Stored items:

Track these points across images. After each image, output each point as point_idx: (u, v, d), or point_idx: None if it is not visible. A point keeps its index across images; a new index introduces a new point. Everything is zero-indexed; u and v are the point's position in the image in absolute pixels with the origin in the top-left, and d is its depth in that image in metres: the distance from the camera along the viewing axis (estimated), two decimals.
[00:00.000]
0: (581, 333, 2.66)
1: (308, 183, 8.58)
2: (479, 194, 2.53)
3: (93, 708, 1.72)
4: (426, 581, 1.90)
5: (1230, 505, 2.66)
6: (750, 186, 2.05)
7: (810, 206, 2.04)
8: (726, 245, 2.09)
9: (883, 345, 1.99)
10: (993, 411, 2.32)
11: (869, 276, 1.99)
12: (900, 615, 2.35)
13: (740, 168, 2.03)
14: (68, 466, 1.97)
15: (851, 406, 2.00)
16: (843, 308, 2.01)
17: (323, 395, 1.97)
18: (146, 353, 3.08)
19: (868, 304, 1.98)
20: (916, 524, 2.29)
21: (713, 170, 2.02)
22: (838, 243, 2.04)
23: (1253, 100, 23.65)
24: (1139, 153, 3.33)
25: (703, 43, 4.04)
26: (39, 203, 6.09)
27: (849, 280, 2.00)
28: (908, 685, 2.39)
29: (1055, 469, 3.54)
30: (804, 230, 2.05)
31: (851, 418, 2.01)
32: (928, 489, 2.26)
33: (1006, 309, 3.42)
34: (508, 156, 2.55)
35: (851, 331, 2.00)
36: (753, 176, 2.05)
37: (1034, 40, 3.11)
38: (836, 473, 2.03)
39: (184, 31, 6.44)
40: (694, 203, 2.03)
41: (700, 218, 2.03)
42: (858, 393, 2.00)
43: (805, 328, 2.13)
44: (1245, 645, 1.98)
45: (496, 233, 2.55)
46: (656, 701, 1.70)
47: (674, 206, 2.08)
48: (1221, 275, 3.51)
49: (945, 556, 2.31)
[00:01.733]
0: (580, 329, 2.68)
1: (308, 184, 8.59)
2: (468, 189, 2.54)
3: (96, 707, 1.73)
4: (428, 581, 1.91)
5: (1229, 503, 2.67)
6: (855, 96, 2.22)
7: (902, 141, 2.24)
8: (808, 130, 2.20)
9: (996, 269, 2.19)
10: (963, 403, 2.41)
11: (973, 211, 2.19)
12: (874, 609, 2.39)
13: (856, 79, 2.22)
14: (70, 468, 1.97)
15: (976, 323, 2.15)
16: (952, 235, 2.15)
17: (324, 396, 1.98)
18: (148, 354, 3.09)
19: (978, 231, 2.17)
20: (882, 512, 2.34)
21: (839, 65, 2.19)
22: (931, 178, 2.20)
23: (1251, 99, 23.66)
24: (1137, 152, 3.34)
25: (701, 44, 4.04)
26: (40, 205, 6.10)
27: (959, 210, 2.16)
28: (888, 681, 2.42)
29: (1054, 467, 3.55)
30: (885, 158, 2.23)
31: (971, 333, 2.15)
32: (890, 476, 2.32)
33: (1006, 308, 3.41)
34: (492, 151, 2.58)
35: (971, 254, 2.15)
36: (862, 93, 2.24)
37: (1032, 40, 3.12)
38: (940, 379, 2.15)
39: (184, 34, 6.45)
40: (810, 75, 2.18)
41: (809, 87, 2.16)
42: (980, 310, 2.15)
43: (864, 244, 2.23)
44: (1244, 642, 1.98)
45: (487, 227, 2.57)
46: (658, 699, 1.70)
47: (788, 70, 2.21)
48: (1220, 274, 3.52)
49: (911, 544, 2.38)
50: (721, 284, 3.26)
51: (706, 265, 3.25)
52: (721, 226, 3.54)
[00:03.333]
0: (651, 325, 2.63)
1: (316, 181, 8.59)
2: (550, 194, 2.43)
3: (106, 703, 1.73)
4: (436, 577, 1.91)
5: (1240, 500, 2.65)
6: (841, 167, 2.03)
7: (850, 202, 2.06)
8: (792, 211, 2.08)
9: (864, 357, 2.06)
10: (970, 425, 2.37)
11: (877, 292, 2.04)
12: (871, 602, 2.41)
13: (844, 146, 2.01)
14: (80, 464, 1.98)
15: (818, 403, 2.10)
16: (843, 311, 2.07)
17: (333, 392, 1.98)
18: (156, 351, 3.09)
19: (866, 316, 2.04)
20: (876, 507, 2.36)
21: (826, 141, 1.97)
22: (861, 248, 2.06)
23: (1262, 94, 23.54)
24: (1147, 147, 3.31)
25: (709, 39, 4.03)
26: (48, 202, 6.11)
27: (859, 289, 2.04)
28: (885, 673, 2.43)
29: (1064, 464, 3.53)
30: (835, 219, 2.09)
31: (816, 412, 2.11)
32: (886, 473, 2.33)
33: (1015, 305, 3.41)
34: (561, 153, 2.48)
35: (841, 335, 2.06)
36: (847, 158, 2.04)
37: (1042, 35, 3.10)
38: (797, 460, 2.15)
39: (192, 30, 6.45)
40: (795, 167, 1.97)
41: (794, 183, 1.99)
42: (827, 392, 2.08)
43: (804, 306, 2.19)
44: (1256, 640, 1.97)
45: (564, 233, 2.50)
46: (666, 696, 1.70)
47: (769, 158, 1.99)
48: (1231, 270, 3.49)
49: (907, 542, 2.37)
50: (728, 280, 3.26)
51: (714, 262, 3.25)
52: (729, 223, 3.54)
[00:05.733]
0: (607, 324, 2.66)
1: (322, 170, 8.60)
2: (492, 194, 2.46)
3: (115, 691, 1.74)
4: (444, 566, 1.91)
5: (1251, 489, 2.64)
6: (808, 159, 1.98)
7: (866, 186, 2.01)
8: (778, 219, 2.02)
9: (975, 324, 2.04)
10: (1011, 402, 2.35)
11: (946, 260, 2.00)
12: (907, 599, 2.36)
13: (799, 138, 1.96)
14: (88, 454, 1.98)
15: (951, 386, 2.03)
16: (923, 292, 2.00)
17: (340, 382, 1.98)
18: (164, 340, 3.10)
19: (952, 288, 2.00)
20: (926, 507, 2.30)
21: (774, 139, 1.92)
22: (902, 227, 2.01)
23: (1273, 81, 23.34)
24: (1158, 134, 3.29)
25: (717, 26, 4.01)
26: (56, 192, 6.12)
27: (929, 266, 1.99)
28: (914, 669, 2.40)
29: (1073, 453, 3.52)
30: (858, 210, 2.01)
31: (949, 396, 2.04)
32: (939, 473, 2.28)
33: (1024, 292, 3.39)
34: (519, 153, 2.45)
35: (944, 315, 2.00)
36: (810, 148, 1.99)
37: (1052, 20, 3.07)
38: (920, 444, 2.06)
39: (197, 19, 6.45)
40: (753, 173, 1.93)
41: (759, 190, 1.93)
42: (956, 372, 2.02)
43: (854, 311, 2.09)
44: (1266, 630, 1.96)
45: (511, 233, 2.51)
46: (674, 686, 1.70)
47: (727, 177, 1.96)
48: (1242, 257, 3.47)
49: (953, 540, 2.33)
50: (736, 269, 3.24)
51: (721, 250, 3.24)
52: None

◆ INSTRUCTIONS FOR THE TASK:
Please retype each entry above exactly as it is written.

◆ TASK SOLUTION:
Track these points across images. After each image, output each point as point_idx: (u, v, d), or point_idx: None if it is not visible. A point keeps its index across images; a new index introduces a new point. Everything is zero-indexed; u and v are the point's position in the image in absolute pixels with the origin in the top-left, and d is its depth in that image in metres: the distance from the camera along the viewing axis (estimated), two decimals.
[00:00.000]
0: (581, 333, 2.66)
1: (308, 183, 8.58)
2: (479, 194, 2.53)
3: (93, 708, 1.72)
4: (426, 581, 1.90)
5: (1230, 505, 2.66)
6: (750, 186, 2.05)
7: (810, 206, 2.04)
8: (726, 245, 2.09)
9: (883, 345, 1.99)
10: (993, 411, 2.32)
11: (869, 276, 1.99)
12: (900, 615, 2.35)
13: (740, 168, 2.03)
14: (68, 466, 1.97)
15: (851, 406, 2.00)
16: (843, 308, 2.01)
17: (323, 395, 1.97)
18: (146, 353, 3.08)
19: (868, 304, 1.98)
20: (916, 524, 2.29)
21: (713, 170, 2.02)
22: (838, 243, 2.04)
23: (1253, 100, 23.65)
24: (1139, 153, 3.33)
25: (703, 43, 4.04)
26: (39, 203, 6.09)
27: (849, 280, 2.00)
28: (908, 685, 2.39)
29: (1055, 469, 3.54)
30: (804, 230, 2.05)
31: (851, 418, 2.01)
32: (928, 489, 2.26)
33: (1006, 309, 3.42)
34: (508, 156, 2.55)
35: (851, 331, 2.00)
36: (753, 176, 2.05)
37: (1034, 40, 3.11)
38: (836, 473, 2.03)
39: (184, 31, 6.44)
40: (694, 203, 2.03)
41: (700, 218, 2.03)
42: (858, 393, 2.00)
43: (805, 328, 2.13)
44: (1245, 645, 1.98)
45: (496, 233, 2.55)
46: (656, 701, 1.70)
47: (674, 206, 2.08)
48: (1221, 275, 3.51)
49: (945, 556, 2.31)
[00:01.733]
0: (580, 329, 2.68)
1: (308, 184, 8.59)
2: (468, 189, 2.54)
3: (96, 707, 1.73)
4: (428, 581, 1.91)
5: (1229, 503, 2.67)
6: (855, 96, 2.22)
7: (902, 141, 2.24)
8: (808, 130, 2.20)
9: (996, 269, 2.19)
10: (963, 403, 2.41)
11: (973, 211, 2.19)
12: (874, 609, 2.39)
13: (856, 79, 2.22)
14: (70, 468, 1.97)
15: (976, 323, 2.15)
16: (952, 235, 2.15)
17: (324, 396, 1.98)
18: (148, 354, 3.09)
19: (978, 231, 2.17)
20: (882, 512, 2.34)
21: (839, 65, 2.19)
22: (931, 178, 2.20)
23: (1251, 99, 23.66)
24: (1137, 152, 3.34)
25: (701, 44, 4.04)
26: (40, 205, 6.10)
27: (959, 210, 2.16)
28: (888, 681, 2.42)
29: (1054, 467, 3.55)
30: (885, 158, 2.23)
31: (971, 333, 2.15)
32: (890, 476, 2.32)
33: (1006, 308, 3.41)
34: (492, 151, 2.58)
35: (971, 254, 2.15)
36: (862, 93, 2.24)
37: (1032, 40, 3.12)
38: (940, 379, 2.15)
39: (184, 34, 6.45)
40: (810, 75, 2.18)
41: (809, 87, 2.16)
42: (980, 310, 2.15)
43: (864, 244, 2.23)
44: (1244, 642, 1.98)
45: (487, 227, 2.57)
46: (658, 699, 1.70)
47: (788, 70, 2.21)
48: (1220, 274, 3.52)
49: (911, 544, 2.38)
50: (721, 284, 3.26)
51: (706, 265, 3.25)
52: (721, 226, 3.54)
[00:03.333]
0: (651, 325, 2.63)
1: (316, 181, 8.59)
2: (550, 194, 2.43)
3: (106, 703, 1.73)
4: (436, 577, 1.91)
5: (1240, 500, 2.65)
6: (841, 167, 2.03)
7: (850, 202, 2.06)
8: (792, 211, 2.08)
9: (864, 357, 2.06)
10: (970, 425, 2.37)
11: (877, 292, 2.04)
12: (871, 602, 2.41)
13: (844, 146, 2.01)
14: (80, 464, 1.98)
15: (818, 403, 2.10)
16: (843, 311, 2.07)
17: (333, 392, 1.98)
18: (156, 351, 3.09)
19: (866, 316, 2.04)
20: (876, 507, 2.36)
21: (826, 141, 1.97)
22: (861, 248, 2.06)
23: (1262, 94, 23.54)
24: (1147, 147, 3.31)
25: (709, 39, 4.03)
26: (48, 202, 6.11)
27: (859, 289, 2.04)
28: (885, 673, 2.43)
29: (1064, 464, 3.53)
30: (835, 219, 2.09)
31: (816, 412, 2.11)
32: (886, 473, 2.33)
33: (1015, 305, 3.41)
34: (561, 153, 2.48)
35: (841, 335, 2.06)
36: (847, 158, 2.04)
37: (1042, 35, 3.10)
38: (797, 460, 2.15)
39: (192, 30, 6.45)
40: (795, 167, 1.97)
41: (794, 183, 1.99)
42: (827, 392, 2.08)
43: (804, 306, 2.19)
44: (1256, 640, 1.97)
45: (564, 233, 2.50)
46: (666, 696, 1.70)
47: (769, 158, 1.99)
48: (1231, 270, 3.49)
49: (907, 542, 2.37)
50: (728, 280, 3.26)
51: (714, 262, 3.25)
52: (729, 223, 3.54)
[00:05.733]
0: (607, 324, 2.66)
1: (322, 170, 8.60)
2: (492, 194, 2.46)
3: (115, 691, 1.74)
4: (444, 566, 1.91)
5: (1251, 489, 2.64)
6: (808, 159, 1.98)
7: (866, 186, 2.01)
8: (778, 219, 2.02)
9: (975, 324, 2.04)
10: (1011, 402, 2.35)
11: (946, 260, 2.00)
12: (907, 599, 2.36)
13: (799, 138, 1.96)
14: (88, 454, 1.98)
15: (951, 386, 2.03)
16: (923, 292, 2.00)
17: (340, 382, 1.98)
18: (164, 340, 3.10)
19: (952, 288, 2.00)
20: (926, 507, 2.30)
21: (774, 139, 1.92)
22: (902, 227, 2.01)
23: (1273, 81, 23.34)
24: (1158, 134, 3.29)
25: (717, 26, 4.01)
26: (56, 192, 6.12)
27: (929, 266, 1.99)
28: (914, 669, 2.40)
29: (1073, 453, 3.52)
30: (858, 210, 2.01)
31: (949, 396, 2.04)
32: (939, 473, 2.28)
33: (1024, 292, 3.39)
34: (519, 153, 2.45)
35: (944, 315, 2.00)
36: (810, 148, 1.99)
37: (1052, 20, 3.07)
38: (920, 444, 2.06)
39: (197, 19, 6.45)
40: (753, 173, 1.93)
41: (759, 190, 1.93)
42: (956, 372, 2.02)
43: (854, 311, 2.09)
44: (1266, 630, 1.96)
45: (511, 233, 2.51)
46: (674, 686, 1.70)
47: (727, 177, 1.96)
48: (1242, 257, 3.47)
49: (953, 540, 2.33)
50: (736, 269, 3.24)
51: (721, 250, 3.24)
52: None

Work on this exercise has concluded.